Anna Eleanor Roosevelt was born in New York City on October 11, 1884 to a wealthy family.
Her father, Elliott Roosevelt, was the younger brother of President Theodore Roosevelt, and her mother, Anna Hall, was a member of the prominent Livingston family.
Eleanor was orphaned as a child, and lived with her grandmother Mary Hall in Tivoli, New York.
Eleanor attended Allenswood Academy, a school for girls in England, where she studied under Mademoiselle Marie Souvestre. Souvestre's tutelage shaped Eleanor's social and political career.
On March 17, 1905, Eleanor married her cousin Franklin Delano Roosevelt (FDR).
His polio diagnoses in 1921 inspired Eleanor to pursue her political goals.

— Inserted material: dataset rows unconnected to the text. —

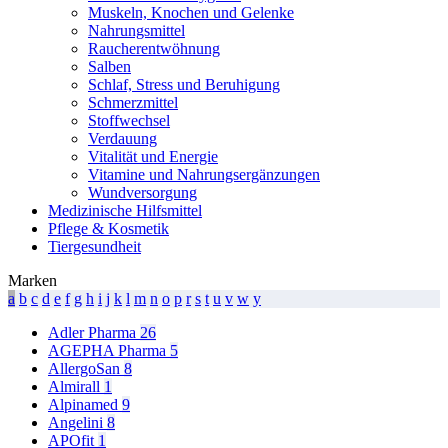
Muskeln, Knochen und Gelenke
Nahrungsmittel
Raucherentwöhnung
Salben
Schlaf, Stress und Beruhigung
Schmerzmittel
Stoffwechsel
Verdauung
Vitalität und Energie
Vitamine und Nahrungsergänzungen
Wundversorgung
Medizinische Hilfsmittel
Pflege & Kosmetik
Tiergesundheit
Marken
a
b
c
d
e
f
g
h
i
j
k
l
m
n
o
p
r
s
t
u
v
w
y
Adler Pharma
26
AGEPHA Pharma
5
AllergoSan
8
Almirall
1
Alpinamed
9
Angelini
8
APOfit
1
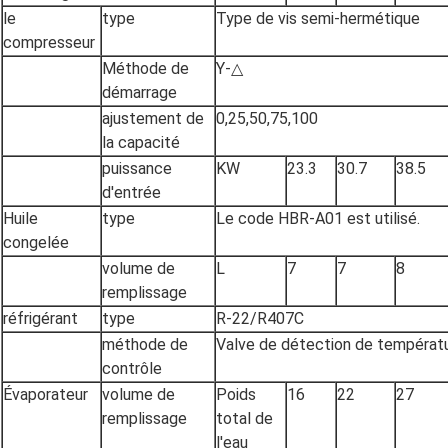
le
type
Type de vis semi-hermétique
compresseur
Méthode de
Y-△
démarrage
ajustement de
0,25,50,75,100
la capacité
puissance
KW
23.3
30.7
38.5
d'entrée
Huile
type
Le code HBR-A01 est utilisé.
congelée
volume de
L
7
7
8
remplissage
réfrigérant
type
R-22/R407C
méthode de
Valve de détection de températur
contrôle
Évaporateur
volume de
Poids
16
22
27
remplissage
total de
l'eau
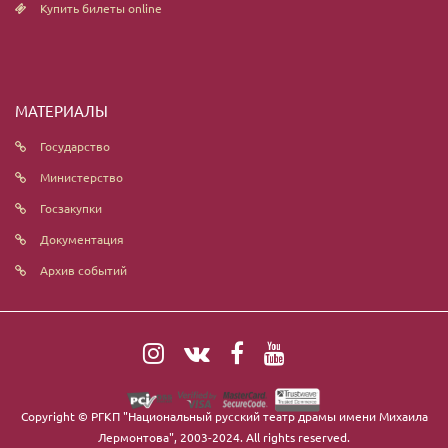
Купить билеты online
МАТЕРИАЛЫ
Государство
Министерство
Госзакупки
Документация
Архив событий
Copyright ©
РГКП "Национальный русский театр драмы имени Михаила
Лермонтова"
, 2003-2024. All rights reserved.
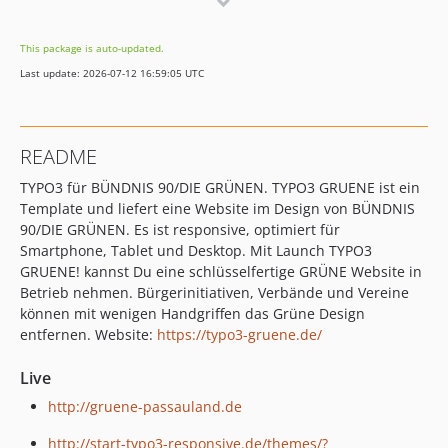
10.3.1
10.2.0
This package is auto-updated.
10.1.1
Last update: 2026-07-12 16:59:05 UTC
10.1.0
10.0.6
10.0.3
README
10.0.2
TYPO3 für BÜNDNIS 90/DIE GRÜNEN. TYPO3 GRUENE ist ein
10.0.1
Template und liefert eine Website im Design von BÜNDNIS
10.0.0
90/DIE GRÜNEN. Es ist responsive, optimiert für
4.6.10
Smartphone, Tablet und Desktop. Mit Launch TYPO3
4.6.9
GRUENE! kannst Du eine schlüsselfertige GRÜNE Website in
4.6.8
Betrieb nehmen. Bürgerinitiativen, Verbände und Vereine
können mit wenigen Handgriffen das Grüne Design
4.6.7
entfernen. Website:
https://typo3-gruene.de/
4.6.6
4.6.5
Live
4.6.4
http://gruene-passauland.de
4.5.4
http://start-typo3-responsive.de/themes/?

She participated in the League of Women Voters, the Women's Trade Union League, and promoted the Roosevelt name in Democratic organizations.
Eleanor Roosevelt proved to be an extraordinary First Lady after assuming the position in 1933.
She held her own press conferences that catered to women journalists, protested racial injustice through her resignation from the Daughter's of the American Revolution (DAR), and supported Works Progress Administration (WPA) projects.
After the United States entered World War II in December 1941, Eleanor visited England and the South Pacific on goodwill tours to boost the morale of U.S. troops overseas.
She continued her fight for racial equality on the home front through her highly publicized visits to the Tuskegee Army Air Field and the Gila River Internment Camp.
Eleanor continued to participate in politics after President Roosevelt's death in 1945.
She served as chair of the Human Rights Commission, and worked diligently to pass the Universal Declaration of Human Rights.
Eleanor also served as a cultural ambassador in Japan after the war, and continued her efforts to promote women's equality through her position as chair of the President's Commission on the Status of Women.
She retired to Val-Kill estate in Hyde Park, New York, where she died on November 7, 1962.